--- Selected text Enclosed Below ---
# Natural Aquarium Sand Substrate: Any Recommendations?



## mark4785 (14 Mar 2013)

I'm currently preparing to set up a new planted aquarium, and after having the most horrendous experience with play sand which seemed to be leaching nasties into the water, I'm now on the look out for a decent alternative substrate which has a fin and minuscule properties just like play sand does.

If anybody knows of a safe alternative to play sand, I'd appreciate you letting me know.

Note: I will not be adding a substrate which alters the KH, GH or PH of the water and it would be great if it was silicate-free.


Thanks!


----------



## BIN578 (14 Mar 2013)
--- End of Enclosed Selected text ---
--- Extracted material Enclosed Below ---
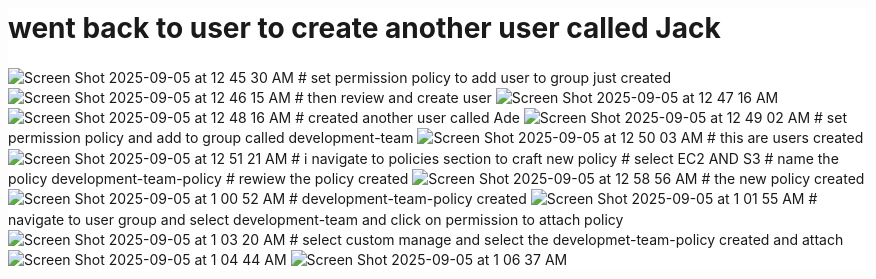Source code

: # went back to user to create another user called Jack
<img width="1280" height="800" alt="Screen Shot 2025-09-05 at 12 45 30 AM" src="https://github.com/user-attachments/assets/177452d7-ae8a-491a-8b9d-9e7111a84e6c" />
# set permission policy to add user to group just created
<img width="1280" height="800" alt="Screen Shot 2025-09-05 at 12 46 15 AM" src="https://github.com/user-attachments/assets/726524ec-8b87-4cc0-8cb5-86302f80fb36" />
# then review and create user
<img width="1280" height="800" alt="Screen Shot 2025-09-05 at 12 47 16 AM" src="https://github.com/user-attachments/assets/faf272c4-9ae2-4b5b-a6ce-d82175a0e68c" />
<img width="1280" height="800" alt="Screen Shot 2025-09-05 at 12 48 16 AM" src="https://github.com/user-attachments/assets/e1b8a679-85ec-4a5c-871e-7852024abf29" />
# created another user called Ade
<img width="1280" height="800" alt="Screen Shot 2025-09-05 at 12 49 02 AM" src="https://github.com/user-attachments/assets/6ea99751-114a-45b8-89ad-ce25fb6c8556" />
# set permission policy and add to group called development-team
<img width="1280" height="800" alt="Screen Shot 2025-09-05 at 12 50 03 AM" src="https://github.com/user-attachments/assets/ad2fa7de-8b1e-4393-857d-47acc7d70487" />
# this are users created
<img width="1280" height="800" alt="Screen Shot 2025-09-05 at 12 51 21 AM" src="https://github.com/user-attachments/assets/196df88b-fe0c-4b66-b624-2dd56c8a5932" />
# i navigate to policies section to craft new policy 
# select EC2 AND S3 
# name the policy development-team-policy
# rewiew the policy created 
<img width="1280" height="800" alt="Screen Shot 2025-09-05 at 12 58 56 AM" src="https://github.com/user-attachments/assets/91bafb19-beca-4e67-b3c1-74c1beda9260" />
# the new policy created 
<img width="1280" height="800" alt="Screen Shot 2025-09-05 at 1 00 52 AM" src="https://github.com/user-attachments/assets/5f2cb905-6ab3-476b-a16d-0a8f5840e930" />
# development-team-policy created
<img width="1280" height="800" alt="Screen Shot 2025-09-05 at 1 01 55 AM" src="https://github.com/user-attachments/assets/863a3ca8-fe4e-48e5-92aa-aa45f0b2f010" />
# navigate to user group and select development-team and click on permission to attach policy
<img width="1280" height="800" alt="Screen Shot 2025-09-05 at 1 03 20 AM" src="https://github.com/user-attachments/assets/d50dd3df-1f85-4f59-9d59-14e6305e57df" />
# select custom manage and select the developmet-team-policy created and attach
<img width="1280" height="800" alt="Screen Shot 2025-09-05 at 1 04 44 AM" src="https://github.com/user-attachments/assets/6a4122b7-4ae6-4ed1-b073-7dd46db8fcf1" />
<img width="1280" height="800" alt="Screen Shot 2025-09-05 at 1 06 37 AM" src="https://github.com/user-attachments/assets/509d9d69-5e03-4be9-af5b-e18d31112355" />

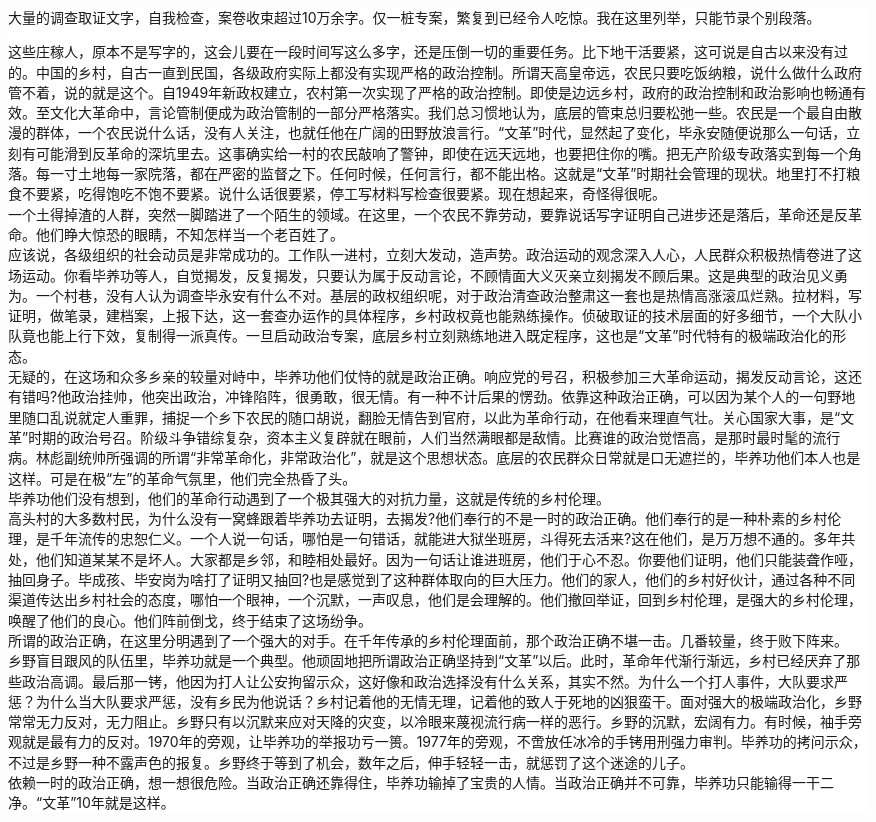   大量的调查取证文字，自我检查，案卷收束超过10万余字。仅一桩专案，繁复到已经令人吃惊。我在这里列举，只能节录个别段落。
 </div>
 <div>
 </div>
 <div>
  这些庄稼人，原本不是写字的，这会儿要在一段时间写这么多字，还是压倒一切的重要任务。比下地干活要紧，这可说是自古以来没有过的。中国的乡村，自古一直到民国，各级政府实际上都没有实现严格的政治控制。所谓天高皇帝远，农民只要吃饭纳粮，说什么做什么政府管不着，说的就是这个。自1949年新政权建立，农村第一次实现了严格的政治控制。即使是边远乡村，政府的政治控制和政治影响也畅通有效。至文化大革命中，言论管制便成为政治管制的一部分严格落实。我们总习惯地认为，底层的管束总归要松弛一些。农民是一个最自由散漫的群体，一个农民说什么话，没有人关注，也就任他在广阔的田野放浪言行。“文革”时代，显然起了变化，毕永安随便说那么一句话，立刻有可能滑到反革命的深坑里去。这事确实给一村的农民敲响了警钟，即使在远天远地，也要把住你的嘴。把无产阶级专政落实到每一个角落。每一寸土地每一家院落，都在严密的监督之下。任何时候，任何言行，都不能出格。这就是“文革”时期社会管理的现状。地里打不打粮食不要紧，吃得饱吃不饱不要紧。说什么话很要紧，停工写材料写检查很要紧。现在想起来，奇怪得很呢。
 </div>
 <div>
 </div>
 <div>
  一个土得掉渣的人群，突然一脚踏进了一个陌生的领域。在这里，一个农民不靠劳动，要靠说话写字证明自己进步还是落后，革命还是反革命。他们睁大惊恐的眼睛，不知怎样当一个老百姓了。
 </div>
 <div>
 </div>
 <div>
  应该说，各级组织的社会动员是非常成功的。工作队一进村，立刻大发动，造声势。政治运动的观念深入人心，人民群众积极热情卷进了这场运动。你看毕养功等人，自觉揭发，反复揭发，只要认为属于反动言论，不顾情面大义灭亲立刻揭发不顾后果。这是典型的政治见义勇为。一个村巷，没有人认为调查毕永安有什么不对。基层的政权组织呢，对于政治清查政治整肃这一套也是热情高涨滚瓜烂熟。拉材料，写证明，做笔录，建档案，上报下达，这一套查办运作的具体程序，乡村政权竟也能熟练操作。侦破取证的技术层面的好多细节，一个大队小队竟也能上行下效，复制得一派真传。一旦启动政治专案，底层乡村立刻熟练地进入既定程序，这也是“文革”时代特有的极端政治化的形态。
 </div>
 <div>
 </div>
 <div>
  无疑的，在这场和众多乡亲的较量对峙中，毕养功他们仗恃的就是政治正确。响应党的号召，积极参加三大革命运动，揭发反动言论，这还有错吗?他政治挂帅，他突出政治，冲锋陷阵，很勇敢，很无情。有一种不计后果的愣劲。依靠这种政治正确，可以因为某个人的一句野地里随口乱说就定人重罪，捕捉一个乡下农民的随口胡说，翻脸无情告到官府，以此为革命行动，在他看来理直气壮。关心国家大事，是“文革”时期的政治号召。阶级斗争错综复杂，资本主义复辟就在眼前，人们当然满眼都是敌情。比赛谁的政治觉悟高，是那时最时髦的流行病。林彪副统帅所强调的所谓“非常革命化，非常政治化”，就是这个思想状态。底层的农民群众日常就是口无遮拦的，毕养功他们本人也是这样。可是在极“左”的革命气氛里，他们完全热昏了头。
 </div>
 <div>
 </div>
 <div>
  毕养功他们没有想到，他们的革命行动遇到了一个极其强大的对抗力量，这就是传统的乡村伦理。
 </div>
 <div>
 </div>
 <div>
  高头村的大多数村民，为什么没有一窝蜂跟着毕养功去证明，去揭发?他们奉行的不是一时的政治正确。他们奉行的是一种朴素的乡村伦理，是千年流传的忠恕仁义。一个人说一句话，哪怕是一句错话，就能进大狱坐班房，斗得死去活来?这在他们，是万万想不通的。多年共处，他们知道某某不是坏人。大家都是乡邻，和睦相处最好。因为一句话让谁进班房，他们于心不忍。你要他们证明，他们只能装聋作哑，抽回身子。毕成孩、毕安岗为啥打了证明又抽回?也是感觉到了这种群体取向的巨大压力。他们的家人，他们的乡村好伙计，通过各种不同渠道传达出乡村社会的态度，哪怕一个眼神，一个沉默，一声叹息，他们是会理解的。他们撤回举证，回到乡村伦理，是强大的乡村伦理，唤醒了他们的良心。他们阵前倒戈，终于结束了这场纷争。
 </div>
 <div>
 </div>
 <div>
  所谓的政治正确，在这里分明遇到了一个强大的对手。在千年传承的乡村伦理面前，那个政治正确不堪一击。几番较量，终于败下阵来。
 </div>
 <div>
 </div>
 <div>
  乡野盲目跟风的队伍里，毕养功就是一个典型。他顽固地把所谓政治正确坚持到“文革”以后。此时，革命年代渐行渐远，乡村已经厌弃了那些政治高调。最后那一铐，他因为打人让公安拘留示众，这好像和政治选择没有什么关系，其实不然。为什么一个打人事件，大队要求严惩？为什么当大队要求严惩，没有乡民为他说话？乡村记着他的无情无理，记着他的致人于死地的凶狠蛮干。面对强大的极端政治化，乡野常常无力反对，无力阻止。乡野只有以沉默来应对天降的灾变，以冷眼来蔑视流行病一样的恶行。乡野的沉默，宏阔有力。有时候，袖手旁观就是最有力的反对。1970年的旁观，让毕养功的举报功亏一篑。1977年的旁观，不啻放任冰冷的手铐用刑强力审判。毕养功的拷问示众，不过是乡野一种不露声色的报复。乡野终于等到了机会，数年之后，伸手轻轻一击，就惩罚了这个迷途的儿子。
 </div>
 <div>
 </div>
 <div>
  依赖一时的政治正确，想一想很危险。当政治正确还靠得住，毕养功输掉了宝贵的人情。当政治正确并不可靠，毕养功只能输得一干二净。“文革”10年就是这样。
 </div>
 <div>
--- End of Enclosed Extracted material ---
## Required work
For each statement, state whether it agrees with the aquarium sand thread, answering yes or no and quoting the words of the thread that decide it. (a) The aquarium being prepared will be a planted one. (b) The poster would accept a substrate that changes the pH of the water. (c) The play sand used before appeared to release something into the water.

## Written solution
(a) Yes: "I'm currently preparing to set up a new planted aquarium"
(b) No: "I will not be adding a substrate which alters the KH, GH or PH of the water"
(c) Yes: "play sand which seemed to be leaching nasties into the water"